START Task data

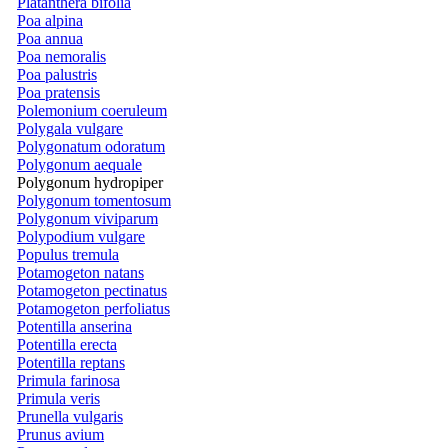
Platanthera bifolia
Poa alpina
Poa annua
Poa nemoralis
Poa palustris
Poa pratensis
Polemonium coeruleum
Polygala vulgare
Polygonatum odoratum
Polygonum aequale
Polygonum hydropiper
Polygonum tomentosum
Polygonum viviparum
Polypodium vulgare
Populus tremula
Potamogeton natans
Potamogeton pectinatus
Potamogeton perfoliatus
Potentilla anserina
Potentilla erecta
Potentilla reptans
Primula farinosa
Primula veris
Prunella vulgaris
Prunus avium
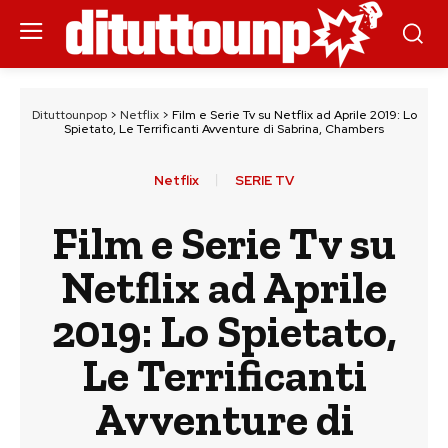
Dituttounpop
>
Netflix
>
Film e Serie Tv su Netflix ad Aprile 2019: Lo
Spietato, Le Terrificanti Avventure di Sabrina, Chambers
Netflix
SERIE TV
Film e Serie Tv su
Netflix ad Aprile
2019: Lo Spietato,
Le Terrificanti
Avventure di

END Task data
START Task data

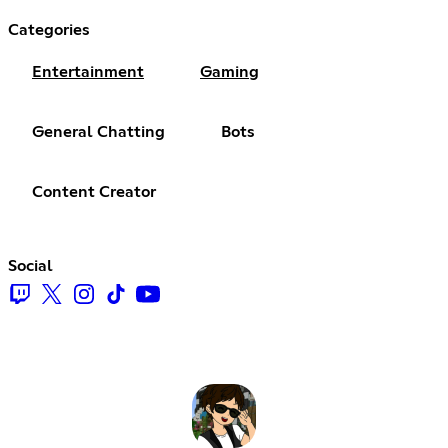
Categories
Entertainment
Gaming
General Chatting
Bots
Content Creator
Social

END Task data

== Assignment ==
Format the part of the material that opens with the line containing "Platanthera bifolia" and closes with the line containing "Prunus avium", both included, as a numbered list with no blank lines. Leave out everything else.

== Result ==
1. Platanthera bifolia
2. Poa alpina
3. Poa annua
4. Poa nemoralis
5. Poa palustris
6. Poa pratensis
7. Polemonium coeruleum
8. Polygala vulgare
9. Polygonatum odoratum
10. Polygonum aequale
11. Polygonum hydropiper
12. Polygonum tomentosum
13. Polygonum viviparum
14. Polypodium vulgare
15. Populus tremula
16. Potamogeton natans
17. Potamogeton pectinatus
18. Potamogeton perfoliatus
19. Potentilla anserina
20. Potentilla erecta
21. Potentilla reptans
22. Primula farinosa
23. Primula veris
24. Prunella vulgaris
25. Prunus avium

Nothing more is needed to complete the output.